PROBLEM DETAILS >>
The answer should consist of each line from the data below that includes "Figure".

SUPPLIED INFORMATION >>
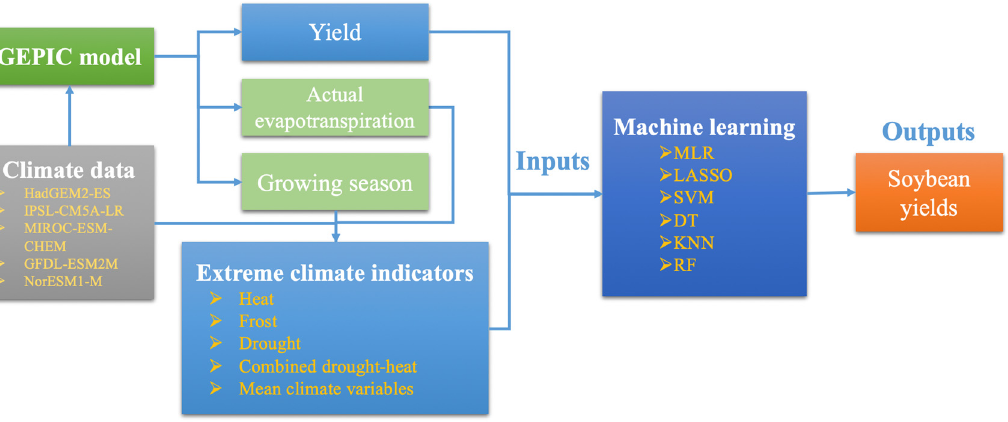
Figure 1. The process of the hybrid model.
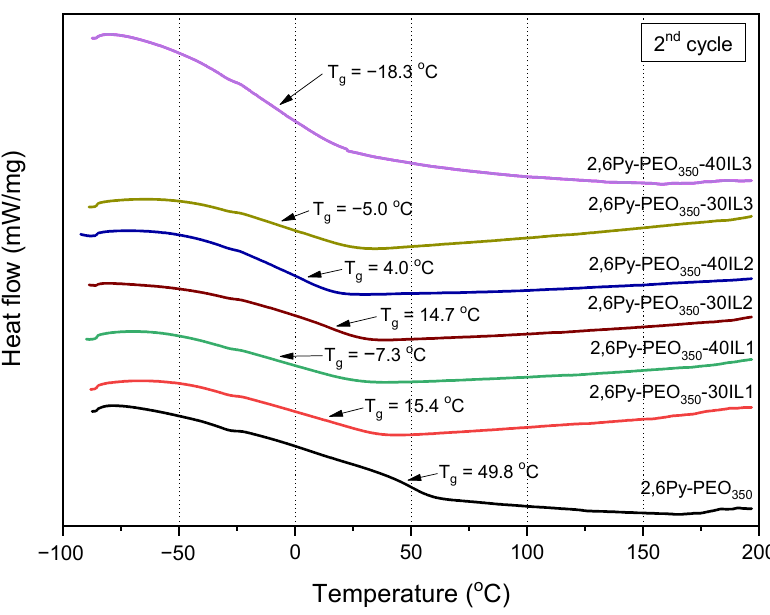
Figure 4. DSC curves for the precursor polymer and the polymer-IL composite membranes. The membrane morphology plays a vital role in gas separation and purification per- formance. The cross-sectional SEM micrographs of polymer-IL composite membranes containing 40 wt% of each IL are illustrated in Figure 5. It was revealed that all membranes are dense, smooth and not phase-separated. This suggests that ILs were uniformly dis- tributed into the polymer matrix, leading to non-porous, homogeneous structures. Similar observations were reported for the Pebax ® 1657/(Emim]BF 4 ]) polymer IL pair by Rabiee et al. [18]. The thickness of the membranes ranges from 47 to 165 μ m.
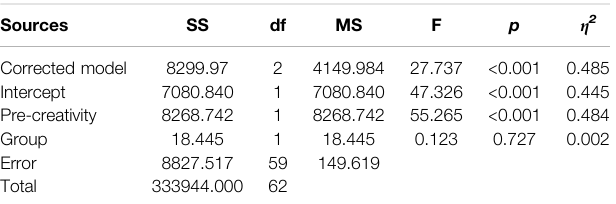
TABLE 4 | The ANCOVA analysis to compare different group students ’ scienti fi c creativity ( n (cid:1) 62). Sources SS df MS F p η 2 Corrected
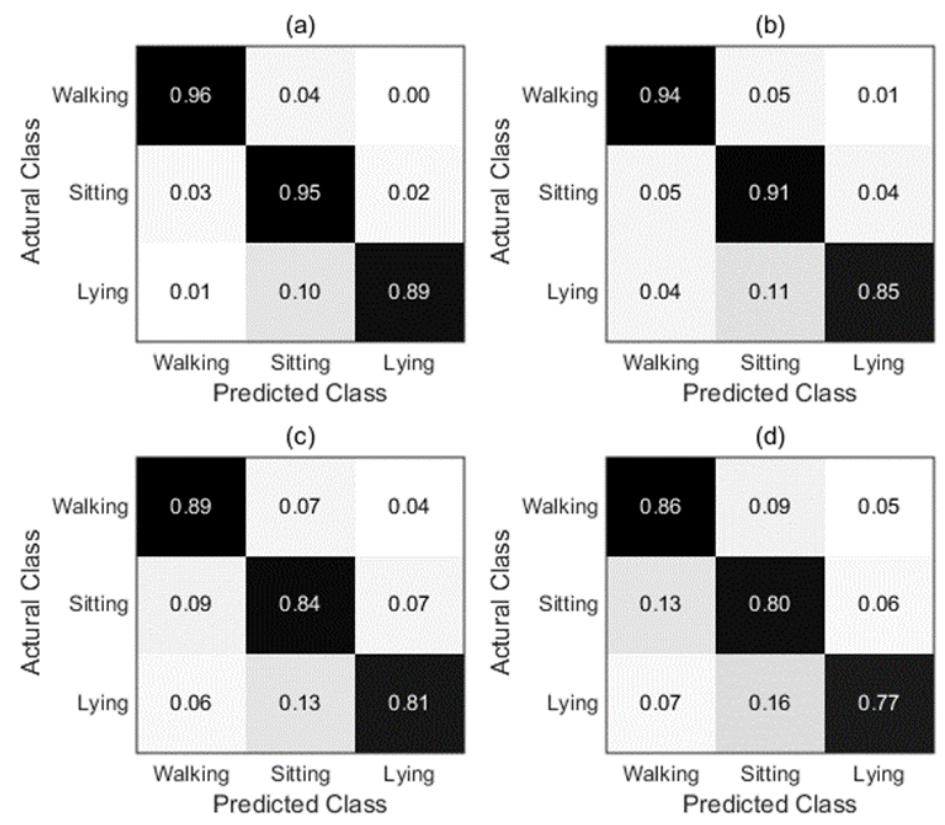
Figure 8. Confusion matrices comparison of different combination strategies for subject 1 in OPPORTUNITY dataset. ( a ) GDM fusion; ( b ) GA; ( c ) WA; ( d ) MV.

WRITTEN SOLUTION >>
Figure 1. The process of the hybrid model.
Figure 4. DSC curves for the precursor polymer and the polymer-IL composite membranes. The membrane morphology plays a vital role in gas separation and purification per- formance. The cross-sectional SEM micrographs of polymer-IL composite membranes containing 40 wt% of each IL are illustrated in Figure 5. It was revealed that all membranes are dense, smooth and not phase-separated. This suggests that ILs were uniformly dis- tributed into the polymer matrix, leading to non-porous, homogeneous structures. Similar observations were reported for the Pebax ® 1657/(Emim]BF 4 ]) polymer IL pair by Rabiee et al. [18]. The thickness of the membranes ranges from 47 to 165 μ m.
Figure 8. Confusion matrices comparison of different combination strategies for subject 1 in OPPORTUNITY dataset. ( a ) GDM fusion; ( b ) GA; ( c ) WA; ( d ) MV.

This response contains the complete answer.